CVE at risk: U.S. faces strategic cyber gap as governance model falters
The backbone of global vulnerability tracking nearly collapsed this year due to contract uncertainty – raising alarms across industry, government and international partners. At the center of the crisis is CVE, the Common Vulnerabilities and Exposures program, a universal identifier system that’s quietly underpinned software security for more than two decades. But as Nick Leiserson warns, its continued survival may depend on whether policymakers can move from crisis management to structural reform.
Former Assistant National Cyber Director Leiserson, who is now SVP for policy at the Institute for Security and Technology, told Frank Cilluffo on the Cyber Focus podcast that the CVE system has rarely received external review in 26 years. He said that “cracks are beginning to show” and a recent near-shutdown “caused a huge tectonic shift in the community.” According to Leiserson, the CVE Advisory Board received a letter from MITRE, the nonprofit that manages the program, earlier this year stating that unless federal contract issues were resolved within 24 hours the program would be paused. The funding gap was ultimately closed – but the scare revealed just how fragile the governance and resourcing structure has become.
Leiserson noted that the United States has effectively bankrolled CVE’s global utility since its inception. “Uncle Sam has been paying for 26 years for the globe to have this benefit,” he said, adding that while the U.S. also gains from it, the imbalance is unsustainable. Without greater financial participation from other governments and industry partners, he warned, the world’s most widely used vulnerability tracking system remains one funding lapse away from failure.
That funding gap doesn’t just create strain – it opens the door to fragmentation. Leiserson pointed to a recent close call in Europe, where officials nearly created a separate vulnerability system that could have split off from the global CVE standard. “Governments are the greatest risk of fragmentation,” he said. In that case, the EU was persuaded to keep their new system indexed to CVEs – but Leiserson isn’t sure that decision would hold today.
He also warned of the risks if governments try to take over the process entirely, sidelining the experts who’ve run CVE for decades. That kind of top-down fix, what he called a “10,000-meter screwdriver,” could break more than it solves. A better approach, he argued, is bringing both government and industry into the fold – formally and transparently – so the system stays strong and unified.

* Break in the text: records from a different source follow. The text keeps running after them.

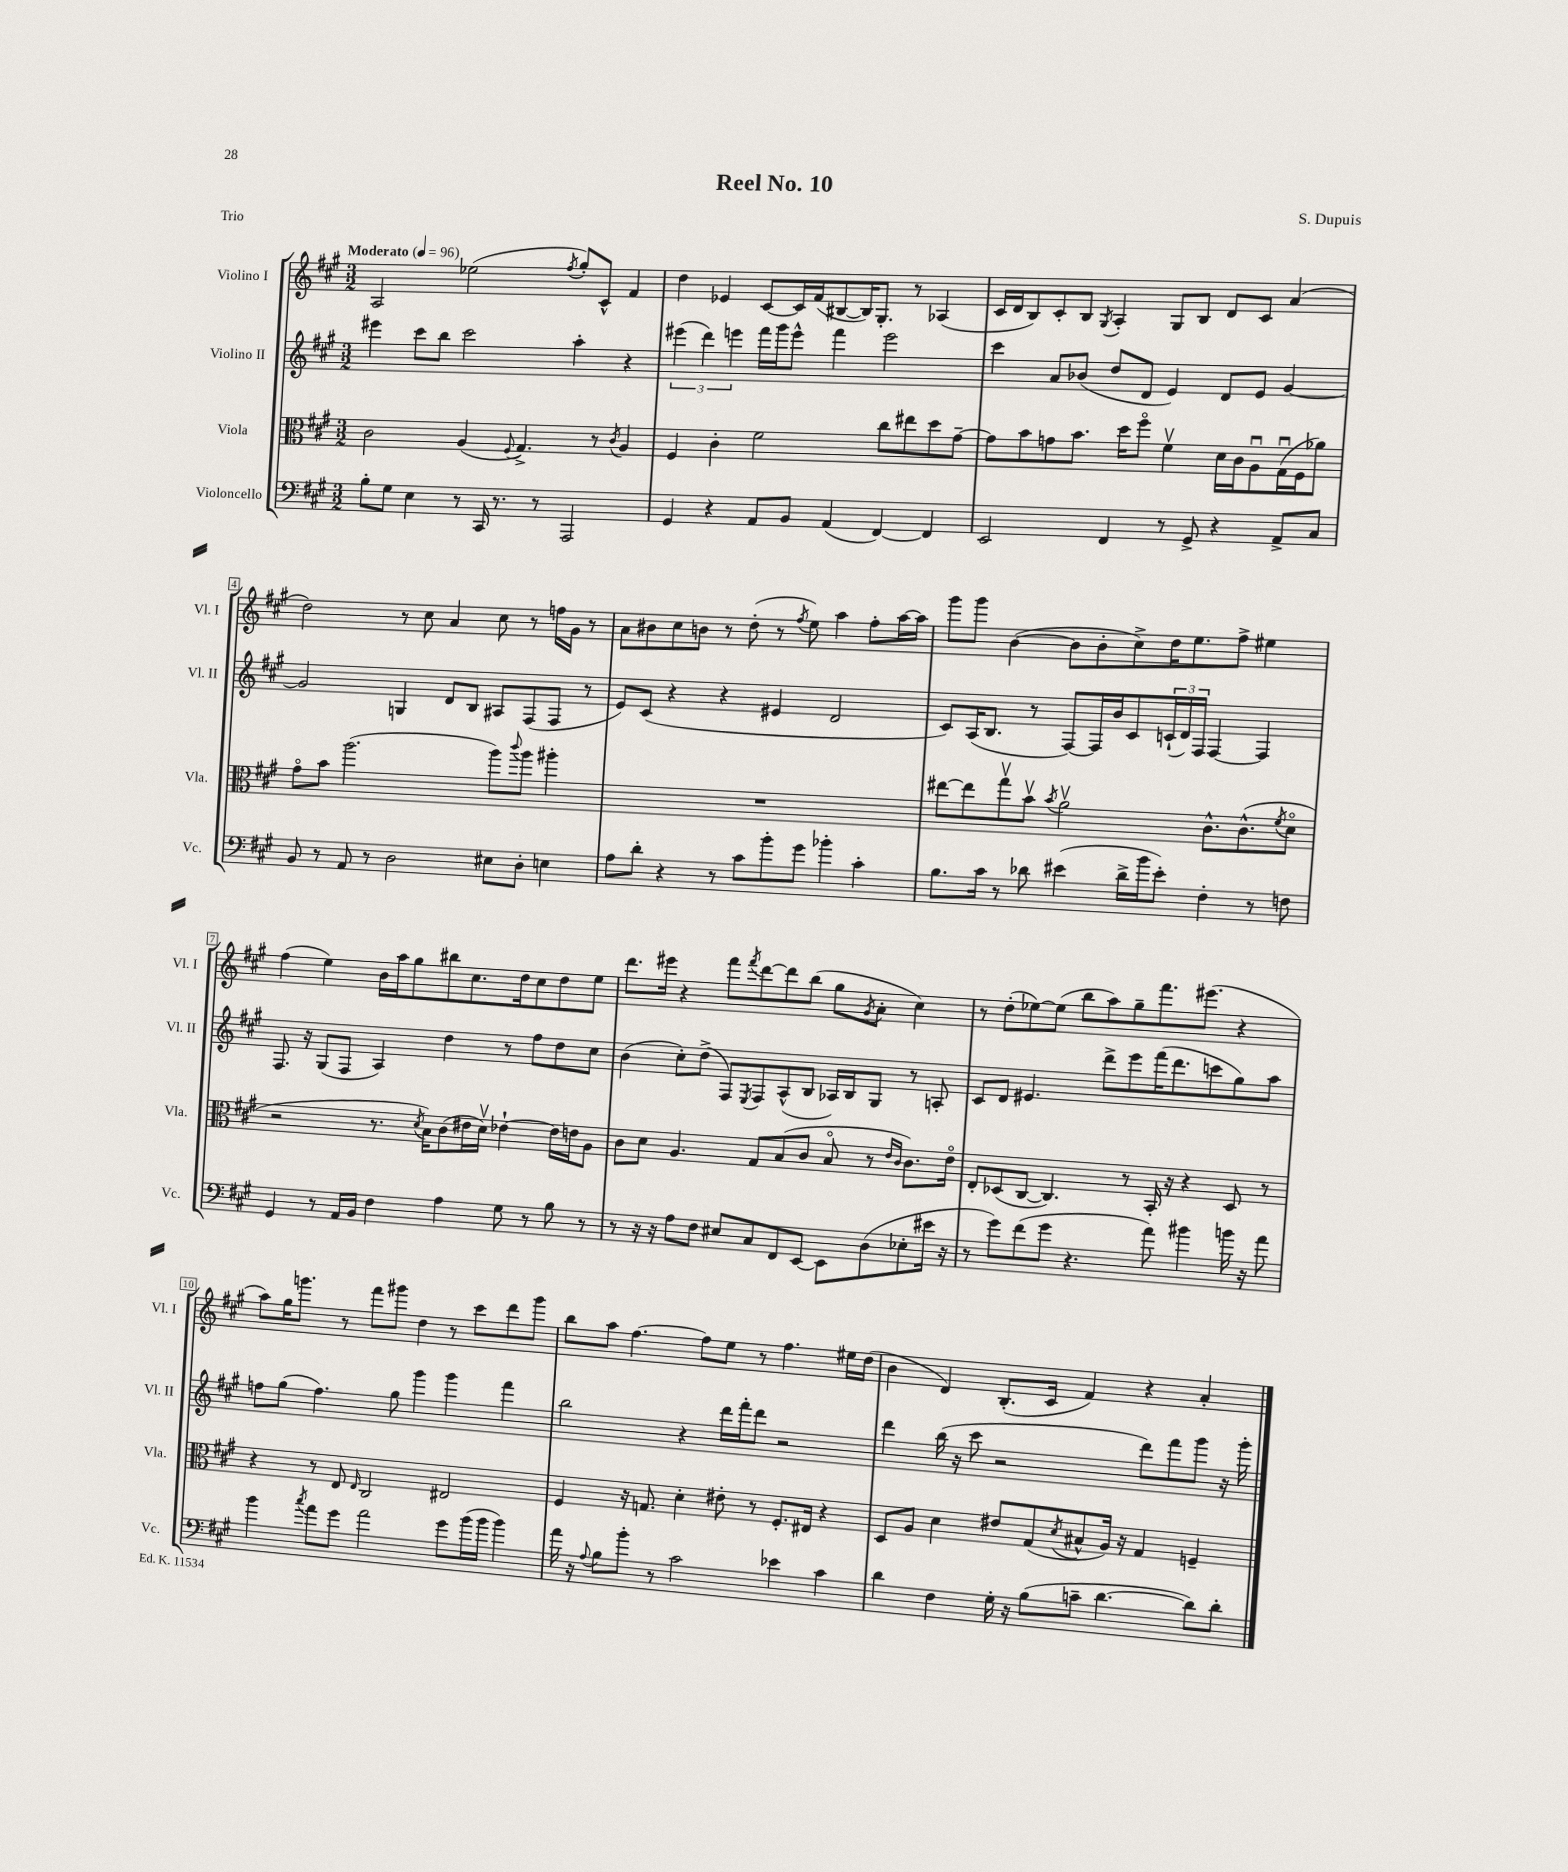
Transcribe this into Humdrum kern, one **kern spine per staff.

**kern	**kern	**kern	**kern
*staff4	*staff3	*staff2	*staff1
*clefF4	*clefC3	*clefG2	*clefG2
*k[f#c#g#]	*k[f#c#g#]	*k[f#c#g#]	*k[f#c#g#]
*M3/2	*M3/2	*M3/2	*M3/2
*MM96	*MM96	*MM96	*MM96
8B'	2c#	4eee#	2A
8G#	.	.	.
4E	.	8ccc#	.
.	.	8bb	.
8r	(4A	2ccc#	(2ee-
16CC#	.	.	.
8.r	.	.	.
.	8qqF#	.	.
.	4.G#^)	.	.
8r	.	.	.
.	.	.	8qff#
2AAA	.	4aa'	8gg#')
.	8r	.	8c#^^
.	8qc#	.	.
.	4A	4r	4f#
=	=	=	=
4GG#	4F#	(6eee#	4dd
.	.	6ddd)	.
4r	4c#'	.	4e-
.	.	6eee	.
8AA	2f#	16fff#	[8c#
.	.	16ggg#	.
8BB	.	8eee^^	16c#]
.	.	.	(16f#
(4AA	.	4fff#	[8B#
.	.	.	16B#])
.	.	.	8.G#'
[4FF#)	8cc#	2eee	.
.	8ee#	.	8r
4FF#]	8dd	.	(4A-
.	[8g#~	.	.
=	=	=	=
2EE	8g#]	4ccc#	16c#
.	.	.	16d
.	8b	.	8B)
.	8g	8a	8c#'
.	8.b	(8b-	8B
.	.	.	8qG#
4FF#	.	8dd	4A'
.	16dd	.	.
.	8ff#o	8d	.
8r	4f#v	4e)	8G#
8GG#^	.	.	8B
4r	16d	8d	8d
.	16c#	.	.
.	8Au	8e	8c#
8AA^	(16G#u	[4g#	(4a
.	16F#	.	.
8C#	8a-)	.	.
=	=	=	=
8BB	8g#o	2g#]	2dd)
8r	8b	.	.
8AA	(2.aa	.	.
8r	.	.	.
2D	.	4G	8r
.	.	.	8cc#
.	.	8d	4a
.	.	8B	.
8E#	8aa)	8A#	8cc#
.	8qqccc#	.	.
8D'	8aa	(8F#	8r
4E	4aa#'	8F#	16ff
.	.	.	16g#
.	.	8r	8r
=	=	=	=
8A	1.r	8e)	8a
8d'	.	(8c#	8b#
4r	.	4r	8cc#
.	.	.	8b
8r	.	4r	8r
8c#	.	.	(8dd'
8b'	.	4e#	8r
.	.	.	8qff#
8g#	.	.	8ee)
4b-'	.	2d	4aa
4c#'	.	.	8ff#'
.	.	.	[16aa
.	.	.	16aa]
=	=	=	=
8.B	[8ee#	8c#)	8ggg#
.	8ee#]	(16A	8ggg#
16c#	.	8.B	.
8r	8gg#v	.	([4b
8d-	8bv	8r	.
.	8qb	.	.
(4e#	2av	[8F#)	8b]
.	.	16F#]	8b'
.	.	16b	.
16d-^	.	8c#	8cc#^)
16b	.	.	.
8e#')	.	(24c`	16dd
.	.	24d)	.
.	.	.	8.ee
.	.	24F#	.
4F#'	8.c#^^	[4F#	.
.	.	.	8ff#^
.	(8.c#^^	.	.
8r	.	4F#]	4ee#
.	8qf#	.	.
8F	8do	.	.
=	=	=	=
4GG#	2r	8.F#	(4ff#
.	.	16r	.
8r	.	(8G#	4ee)
16AA	.	8F#	.
16BB	.	.	.
4F#	8.r	4A)	16b
.	.	.	16aa
.	.	.	8gg#
.	8qd	.	.
.	16B)	.	.
4A	(8c#	4dd	8bb#
.	16e#	.	8.cc#
.	16dv)	.	.
8G#	[4e-`	8r	.
.	.	.	16dd
8r	.	8ff#	8cc#
8B	16e-]	8dd	8dd
.	16e	.	.
8r	8A	8cc#	8ee
=	=	=	=
8r	8c#	(4b	8.ddd
16r	8d	.	.
16r	.	.	16eee#
8A	4.A	8cc#')	4r
8F#	.	(8dd^	.
8E#	.	8F#)	8fff#
.	.	8qE	8qfff#
8C#	8G#	8F#	[8ddd
8FF#	(8B	(8A^^	8ddd]
[8EE	8c#	8B	(8bb
8EE]	8Bo	16A-)	8gg#
.	.	16B	.
.	.	.	8qg#
(8D	8r	8G#	8a'
.	16qqe	.	.
.	16qqc#	.	.
8E-'	8.c#)	8r	4cc#)
16e#	.	8A'	.
16r	16eo	.	.
=	=	=	=
8r	8E'	8c#	8r
8g#)	(8D-	8d	(8dd'
(8f#	[8C#	4.e#	[8ee-)
8g#	4.C#])	.	(8ee-]
4.r	.	.	8bb
.	.	8ddd^	8aa)
.	8r	8eee	8gg#~
8a)	16BB'	(16fff#	8.fff#
.	16r	8.ddd	.
4b#	4r	.	.
.	.	.	(8.eee#
.	.	8ccc	.
16b	8D-	8gg#)	4r
16r	.	.	.
8a	8r	8aa	.
=	=	=	=
4b	4r	8ff	8aa)
.	.	(8gg#	16gg#
.	.	.	8.ggg
8qcc#	.	.	.
8a	8r	4.ff)	.
8g#	8E	.	8r
.	16qqE	.	.
2a	2C#	.	8fff#
.	.	8gg#	8ggg#
.	.	4ggg#	4dd
8g#	2E#	4ggg#	8r
(16b	.	.	8ccc#
16b	.	.	.
4b)	.	4fff#	8ddd
.	.	.	8ggg#
=	=	=	=
16a	4F#	2bb	8bb
16r	.	.	.
8qqA	.	.	.
8B	.	.	8aa
8b'	16r	.	[4.ff#
.	8.G	.	.
8r	.	.	.
2c#	4d'	4r	.
.	.	.	8ff#]
.	8e#'	16ddd	8ee
.	.	16fff#'	.
.	8r	8ddd	8r
4e-	8.F#'	2r	4.ff#
.	16E#	.	.
4c#	4r	.	.
.	.	.	16ee#
.	.	.	(16dd
=	=	=	=
4d	8D	4ddd	4b
.	8A	.	.
4F#	4d	(16bb	4d)
.	.	16r	.
.	.	8ccc#	.
16G#'	8e#	2r	(8.B'
16r	.	.	.
(8B	(8G#	.	.
.	.	.	16c#
.	8qd	.	.
8c~	8B#^^	.	4f#)
[4.d	16A)	.	.
.	16r	.	.
.	4G#	8ddd)	4r
.	.	8fff#	.
8d])	4F~	8ggg#	4a'
8d'	.	16r	.
.	.	16ggg#'	.
==	==	==	==
*-	*-	*-	*-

The warning comes amid broader concerns about U.S. cyber policy implementation. The F5 breach – a compromise of a critical internet infrastructure vendor used by 80% of the Fortune 500 – raised red flags reminiscent of the SolarWinds breach. Yet the federal directives meant to prevent such attacks remain unfulfilled. “We’re failing at the last mile,” Leiserson said, adding, “We need sustained attention from senior leadership to say ‘no, you actually have to do this.’”
Whether through updated governance, broader financial participation or clearer accountability structures, the future of CVE now rests on the decisions of policymakers and stakeholders across sectors. The system’s long-term resilience may hinge not on any single fix, but on the willingness to coordinate before another disruption puts global vulnerability management at risk.